::: TASK INPUTS :::

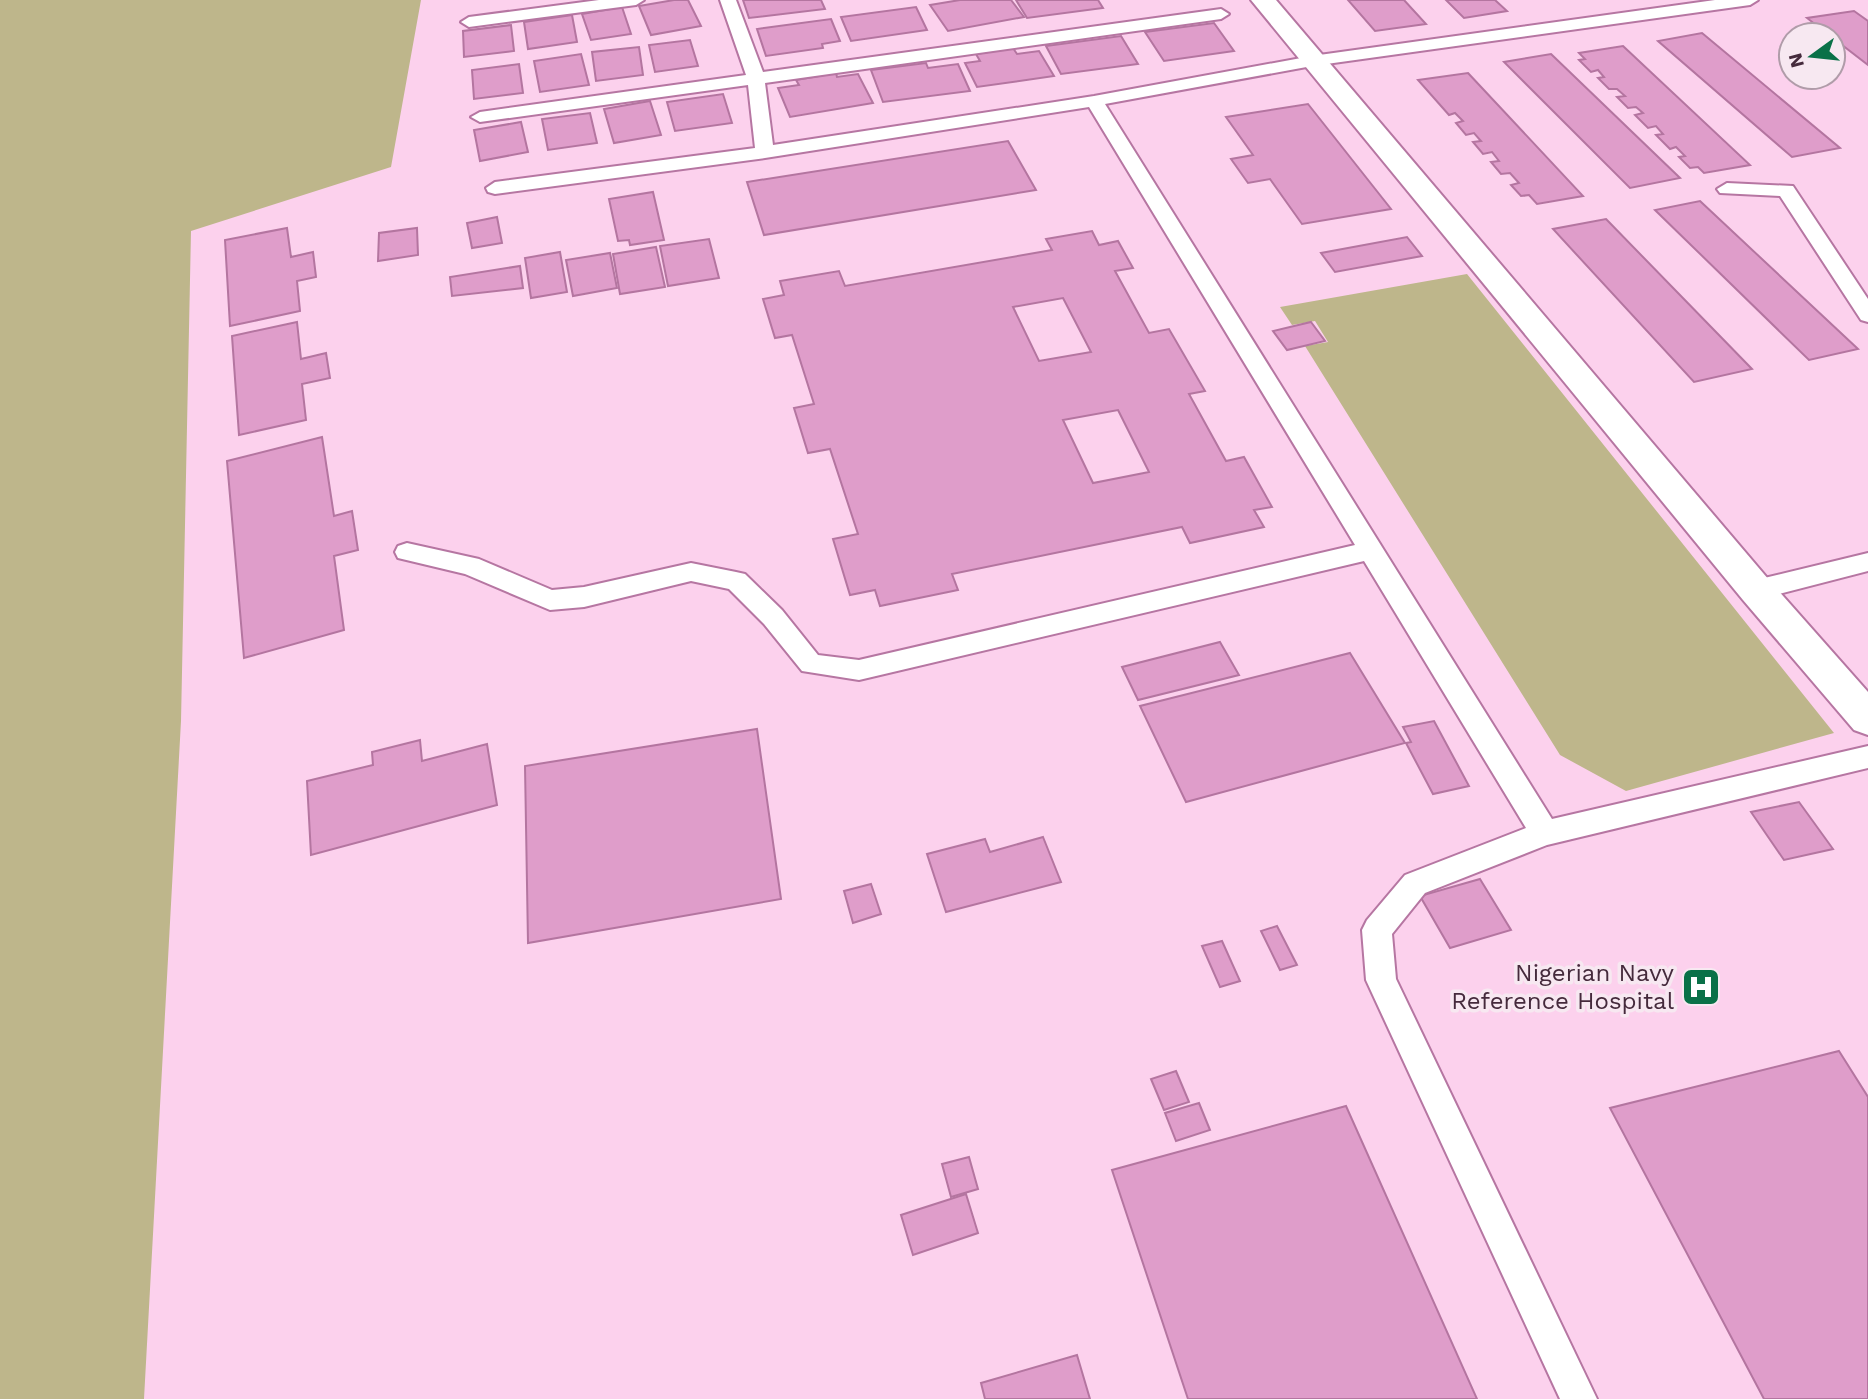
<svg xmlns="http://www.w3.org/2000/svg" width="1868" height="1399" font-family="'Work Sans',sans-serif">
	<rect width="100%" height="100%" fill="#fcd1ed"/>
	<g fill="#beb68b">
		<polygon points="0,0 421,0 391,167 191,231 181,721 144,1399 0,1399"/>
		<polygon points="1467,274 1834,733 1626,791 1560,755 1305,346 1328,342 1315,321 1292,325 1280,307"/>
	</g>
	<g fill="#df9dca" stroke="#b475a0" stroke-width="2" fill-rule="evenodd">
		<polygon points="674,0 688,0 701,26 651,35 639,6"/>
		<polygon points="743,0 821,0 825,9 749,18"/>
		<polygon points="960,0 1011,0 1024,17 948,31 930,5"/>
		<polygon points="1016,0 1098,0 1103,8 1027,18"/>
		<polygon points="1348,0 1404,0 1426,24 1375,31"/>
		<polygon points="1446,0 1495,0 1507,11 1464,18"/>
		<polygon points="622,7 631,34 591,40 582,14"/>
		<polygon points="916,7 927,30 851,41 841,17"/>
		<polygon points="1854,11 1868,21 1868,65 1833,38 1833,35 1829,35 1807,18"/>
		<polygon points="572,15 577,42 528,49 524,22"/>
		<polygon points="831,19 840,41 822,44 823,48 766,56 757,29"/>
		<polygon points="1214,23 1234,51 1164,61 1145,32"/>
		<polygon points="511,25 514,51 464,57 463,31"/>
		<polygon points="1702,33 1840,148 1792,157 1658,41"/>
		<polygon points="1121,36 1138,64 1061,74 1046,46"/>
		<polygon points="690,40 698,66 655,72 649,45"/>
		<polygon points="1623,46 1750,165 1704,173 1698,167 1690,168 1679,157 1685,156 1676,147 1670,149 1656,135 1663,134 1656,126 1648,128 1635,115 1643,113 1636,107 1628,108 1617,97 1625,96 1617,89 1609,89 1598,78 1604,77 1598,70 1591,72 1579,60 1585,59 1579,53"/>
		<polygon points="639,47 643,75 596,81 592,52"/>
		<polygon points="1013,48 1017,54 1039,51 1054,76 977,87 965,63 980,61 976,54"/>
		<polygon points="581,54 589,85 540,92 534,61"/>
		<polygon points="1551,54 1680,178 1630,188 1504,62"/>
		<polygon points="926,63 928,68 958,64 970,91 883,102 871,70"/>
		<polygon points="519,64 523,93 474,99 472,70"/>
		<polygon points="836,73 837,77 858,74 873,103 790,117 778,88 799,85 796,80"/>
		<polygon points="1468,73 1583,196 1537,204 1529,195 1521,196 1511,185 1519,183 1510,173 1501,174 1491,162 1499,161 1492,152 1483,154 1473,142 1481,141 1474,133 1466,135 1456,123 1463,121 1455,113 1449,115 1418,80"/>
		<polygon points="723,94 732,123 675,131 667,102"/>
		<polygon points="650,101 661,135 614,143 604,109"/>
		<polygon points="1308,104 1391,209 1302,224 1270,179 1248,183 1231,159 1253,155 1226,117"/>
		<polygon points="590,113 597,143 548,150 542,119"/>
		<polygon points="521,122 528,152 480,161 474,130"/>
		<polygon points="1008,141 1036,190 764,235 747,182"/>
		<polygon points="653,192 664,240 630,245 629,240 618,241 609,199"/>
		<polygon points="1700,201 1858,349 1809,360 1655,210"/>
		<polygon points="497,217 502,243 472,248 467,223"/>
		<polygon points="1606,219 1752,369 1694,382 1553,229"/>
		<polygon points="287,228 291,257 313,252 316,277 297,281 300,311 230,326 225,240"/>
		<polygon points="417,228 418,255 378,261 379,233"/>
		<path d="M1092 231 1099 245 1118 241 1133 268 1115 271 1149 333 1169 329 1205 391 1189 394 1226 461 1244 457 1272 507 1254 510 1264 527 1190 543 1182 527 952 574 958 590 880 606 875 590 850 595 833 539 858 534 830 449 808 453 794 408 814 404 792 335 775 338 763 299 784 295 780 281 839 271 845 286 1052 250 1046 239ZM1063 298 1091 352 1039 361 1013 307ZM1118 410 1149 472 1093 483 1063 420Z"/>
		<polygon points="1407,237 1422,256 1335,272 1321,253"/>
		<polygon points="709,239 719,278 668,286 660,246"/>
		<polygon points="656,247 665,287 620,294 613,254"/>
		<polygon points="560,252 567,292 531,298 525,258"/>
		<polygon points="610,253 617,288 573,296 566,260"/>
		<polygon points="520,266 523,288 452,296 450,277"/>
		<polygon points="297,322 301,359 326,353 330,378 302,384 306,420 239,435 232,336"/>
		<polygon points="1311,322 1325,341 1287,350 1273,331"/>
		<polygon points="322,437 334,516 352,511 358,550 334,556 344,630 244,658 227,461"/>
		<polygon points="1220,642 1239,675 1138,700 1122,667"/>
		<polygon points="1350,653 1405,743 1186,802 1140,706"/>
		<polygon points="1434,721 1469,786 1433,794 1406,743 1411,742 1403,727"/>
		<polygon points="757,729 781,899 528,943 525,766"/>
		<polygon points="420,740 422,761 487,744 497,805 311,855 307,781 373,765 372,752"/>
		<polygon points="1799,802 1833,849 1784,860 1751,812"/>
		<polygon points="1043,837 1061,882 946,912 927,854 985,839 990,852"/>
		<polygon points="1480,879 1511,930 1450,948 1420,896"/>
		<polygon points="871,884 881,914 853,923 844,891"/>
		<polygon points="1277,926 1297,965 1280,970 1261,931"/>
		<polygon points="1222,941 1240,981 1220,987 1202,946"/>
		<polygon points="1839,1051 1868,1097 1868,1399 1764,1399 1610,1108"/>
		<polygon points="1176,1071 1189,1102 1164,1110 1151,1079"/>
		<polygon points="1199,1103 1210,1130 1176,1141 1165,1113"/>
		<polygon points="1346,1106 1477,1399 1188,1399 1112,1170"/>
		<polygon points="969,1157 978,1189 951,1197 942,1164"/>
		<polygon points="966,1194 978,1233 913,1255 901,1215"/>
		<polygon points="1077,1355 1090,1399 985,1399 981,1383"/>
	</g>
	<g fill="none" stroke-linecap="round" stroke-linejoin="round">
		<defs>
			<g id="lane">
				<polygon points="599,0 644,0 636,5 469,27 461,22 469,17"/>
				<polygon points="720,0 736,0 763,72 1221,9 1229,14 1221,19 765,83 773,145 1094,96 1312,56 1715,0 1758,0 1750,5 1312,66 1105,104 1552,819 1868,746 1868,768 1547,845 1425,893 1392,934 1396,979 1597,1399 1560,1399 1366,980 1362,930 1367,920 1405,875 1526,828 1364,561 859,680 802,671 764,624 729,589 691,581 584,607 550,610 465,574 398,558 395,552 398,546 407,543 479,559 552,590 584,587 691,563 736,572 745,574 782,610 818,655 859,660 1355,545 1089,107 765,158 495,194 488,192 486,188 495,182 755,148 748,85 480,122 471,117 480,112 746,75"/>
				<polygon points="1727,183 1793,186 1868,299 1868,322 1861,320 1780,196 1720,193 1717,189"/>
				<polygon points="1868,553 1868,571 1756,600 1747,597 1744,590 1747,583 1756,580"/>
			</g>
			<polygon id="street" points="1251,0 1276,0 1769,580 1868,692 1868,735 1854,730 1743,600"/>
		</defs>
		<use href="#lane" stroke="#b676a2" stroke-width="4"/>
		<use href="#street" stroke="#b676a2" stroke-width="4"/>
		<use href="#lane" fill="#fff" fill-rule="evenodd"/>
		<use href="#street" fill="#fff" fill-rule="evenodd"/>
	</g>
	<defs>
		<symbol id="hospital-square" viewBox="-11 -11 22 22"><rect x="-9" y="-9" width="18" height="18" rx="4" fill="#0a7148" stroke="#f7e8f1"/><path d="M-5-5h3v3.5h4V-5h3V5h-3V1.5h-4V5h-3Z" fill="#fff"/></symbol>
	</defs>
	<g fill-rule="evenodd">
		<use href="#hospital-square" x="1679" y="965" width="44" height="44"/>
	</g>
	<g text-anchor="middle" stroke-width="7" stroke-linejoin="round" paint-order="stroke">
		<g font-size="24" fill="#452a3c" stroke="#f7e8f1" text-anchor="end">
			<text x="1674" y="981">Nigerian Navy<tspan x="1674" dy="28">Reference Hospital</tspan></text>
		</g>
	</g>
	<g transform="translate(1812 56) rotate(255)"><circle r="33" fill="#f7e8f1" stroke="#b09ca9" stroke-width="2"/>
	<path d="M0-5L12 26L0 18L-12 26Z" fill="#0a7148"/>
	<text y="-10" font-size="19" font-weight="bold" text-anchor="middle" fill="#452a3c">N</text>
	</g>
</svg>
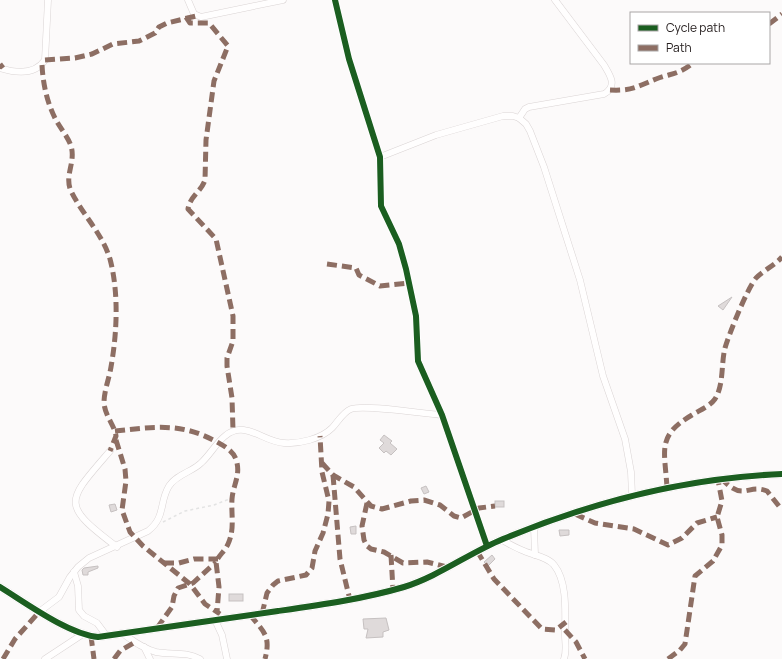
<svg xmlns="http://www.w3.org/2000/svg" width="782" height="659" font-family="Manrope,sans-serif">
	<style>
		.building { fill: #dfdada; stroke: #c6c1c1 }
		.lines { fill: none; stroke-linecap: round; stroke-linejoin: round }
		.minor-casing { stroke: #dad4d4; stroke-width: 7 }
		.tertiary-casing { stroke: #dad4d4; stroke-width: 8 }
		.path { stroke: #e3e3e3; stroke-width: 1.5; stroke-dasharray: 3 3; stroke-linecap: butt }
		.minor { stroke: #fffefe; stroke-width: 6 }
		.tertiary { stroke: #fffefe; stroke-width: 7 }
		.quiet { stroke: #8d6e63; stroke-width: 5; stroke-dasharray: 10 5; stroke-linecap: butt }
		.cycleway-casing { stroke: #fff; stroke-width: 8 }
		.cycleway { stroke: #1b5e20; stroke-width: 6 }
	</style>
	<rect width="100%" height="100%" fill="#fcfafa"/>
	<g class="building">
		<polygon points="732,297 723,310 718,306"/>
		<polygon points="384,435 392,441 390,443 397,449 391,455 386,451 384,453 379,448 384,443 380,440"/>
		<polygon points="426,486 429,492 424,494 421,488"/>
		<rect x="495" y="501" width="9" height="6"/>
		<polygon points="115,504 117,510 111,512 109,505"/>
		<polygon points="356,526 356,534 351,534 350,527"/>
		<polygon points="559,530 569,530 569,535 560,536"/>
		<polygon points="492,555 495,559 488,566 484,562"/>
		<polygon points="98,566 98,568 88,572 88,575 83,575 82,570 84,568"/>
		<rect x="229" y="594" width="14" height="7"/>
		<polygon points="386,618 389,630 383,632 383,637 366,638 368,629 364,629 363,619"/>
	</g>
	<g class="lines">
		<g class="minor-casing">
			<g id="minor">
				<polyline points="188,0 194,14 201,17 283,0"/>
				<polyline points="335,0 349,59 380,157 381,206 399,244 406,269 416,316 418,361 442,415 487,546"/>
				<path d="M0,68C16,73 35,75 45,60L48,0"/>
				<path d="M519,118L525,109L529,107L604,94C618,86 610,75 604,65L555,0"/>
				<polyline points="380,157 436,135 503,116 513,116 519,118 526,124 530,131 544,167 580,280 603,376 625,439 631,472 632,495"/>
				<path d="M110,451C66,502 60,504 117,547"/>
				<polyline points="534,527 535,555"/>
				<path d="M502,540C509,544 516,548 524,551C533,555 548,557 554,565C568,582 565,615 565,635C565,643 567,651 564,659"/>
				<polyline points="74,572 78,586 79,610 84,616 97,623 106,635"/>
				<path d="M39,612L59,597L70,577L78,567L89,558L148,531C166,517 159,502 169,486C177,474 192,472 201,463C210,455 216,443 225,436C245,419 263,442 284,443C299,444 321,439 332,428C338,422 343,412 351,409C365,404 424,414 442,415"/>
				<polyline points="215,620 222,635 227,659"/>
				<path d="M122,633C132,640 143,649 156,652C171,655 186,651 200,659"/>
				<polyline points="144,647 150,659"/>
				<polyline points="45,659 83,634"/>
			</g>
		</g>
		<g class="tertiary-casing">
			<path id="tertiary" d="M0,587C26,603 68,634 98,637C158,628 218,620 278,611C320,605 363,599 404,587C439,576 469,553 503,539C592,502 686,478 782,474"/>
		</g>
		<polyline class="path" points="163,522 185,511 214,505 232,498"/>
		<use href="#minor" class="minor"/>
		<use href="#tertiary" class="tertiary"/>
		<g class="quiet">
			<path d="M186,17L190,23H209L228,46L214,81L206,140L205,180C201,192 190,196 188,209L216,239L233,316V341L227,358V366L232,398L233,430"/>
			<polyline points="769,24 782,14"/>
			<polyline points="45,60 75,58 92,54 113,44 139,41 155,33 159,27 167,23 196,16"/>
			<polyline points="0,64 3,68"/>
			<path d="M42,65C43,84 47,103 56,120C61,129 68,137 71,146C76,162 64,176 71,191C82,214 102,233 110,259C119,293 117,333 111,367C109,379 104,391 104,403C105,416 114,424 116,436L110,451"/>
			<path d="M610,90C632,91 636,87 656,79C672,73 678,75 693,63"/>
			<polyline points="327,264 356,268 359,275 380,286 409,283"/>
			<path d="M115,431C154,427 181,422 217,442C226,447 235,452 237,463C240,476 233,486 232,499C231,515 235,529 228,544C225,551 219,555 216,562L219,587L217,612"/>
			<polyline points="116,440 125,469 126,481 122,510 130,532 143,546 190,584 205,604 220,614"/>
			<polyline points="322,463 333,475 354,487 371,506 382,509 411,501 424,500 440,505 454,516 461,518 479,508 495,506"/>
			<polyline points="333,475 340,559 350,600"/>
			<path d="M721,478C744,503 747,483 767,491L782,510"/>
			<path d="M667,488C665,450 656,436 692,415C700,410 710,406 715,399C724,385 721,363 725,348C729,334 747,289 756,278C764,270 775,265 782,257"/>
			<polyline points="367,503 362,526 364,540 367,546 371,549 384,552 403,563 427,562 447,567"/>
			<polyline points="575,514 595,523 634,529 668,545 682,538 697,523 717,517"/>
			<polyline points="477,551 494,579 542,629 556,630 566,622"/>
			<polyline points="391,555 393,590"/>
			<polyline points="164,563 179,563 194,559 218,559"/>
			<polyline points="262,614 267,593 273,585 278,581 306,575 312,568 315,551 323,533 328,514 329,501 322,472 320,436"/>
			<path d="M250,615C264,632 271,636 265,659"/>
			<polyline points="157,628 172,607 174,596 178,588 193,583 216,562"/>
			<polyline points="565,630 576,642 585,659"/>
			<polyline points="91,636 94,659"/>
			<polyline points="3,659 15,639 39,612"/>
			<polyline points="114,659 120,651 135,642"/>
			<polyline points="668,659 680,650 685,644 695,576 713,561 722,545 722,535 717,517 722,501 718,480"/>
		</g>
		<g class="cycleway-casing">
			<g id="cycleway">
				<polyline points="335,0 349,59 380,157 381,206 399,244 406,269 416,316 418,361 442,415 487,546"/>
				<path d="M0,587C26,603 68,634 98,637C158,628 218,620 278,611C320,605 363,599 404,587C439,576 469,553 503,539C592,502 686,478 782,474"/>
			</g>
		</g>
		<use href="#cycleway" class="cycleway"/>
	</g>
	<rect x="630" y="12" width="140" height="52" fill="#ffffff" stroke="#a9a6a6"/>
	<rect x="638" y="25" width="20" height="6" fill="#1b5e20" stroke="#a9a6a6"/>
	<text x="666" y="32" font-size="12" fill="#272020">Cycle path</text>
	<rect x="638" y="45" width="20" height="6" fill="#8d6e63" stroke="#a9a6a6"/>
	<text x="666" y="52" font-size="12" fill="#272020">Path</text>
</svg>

:::

__TASK INSTRUCTIONS__
Copy out every line from the data above in which the word "lines" occurs.

__ANSWER SECTION__
		.lines { fill: none; stroke-linecap: round; stroke-linejoin: round }
	<g class="lines">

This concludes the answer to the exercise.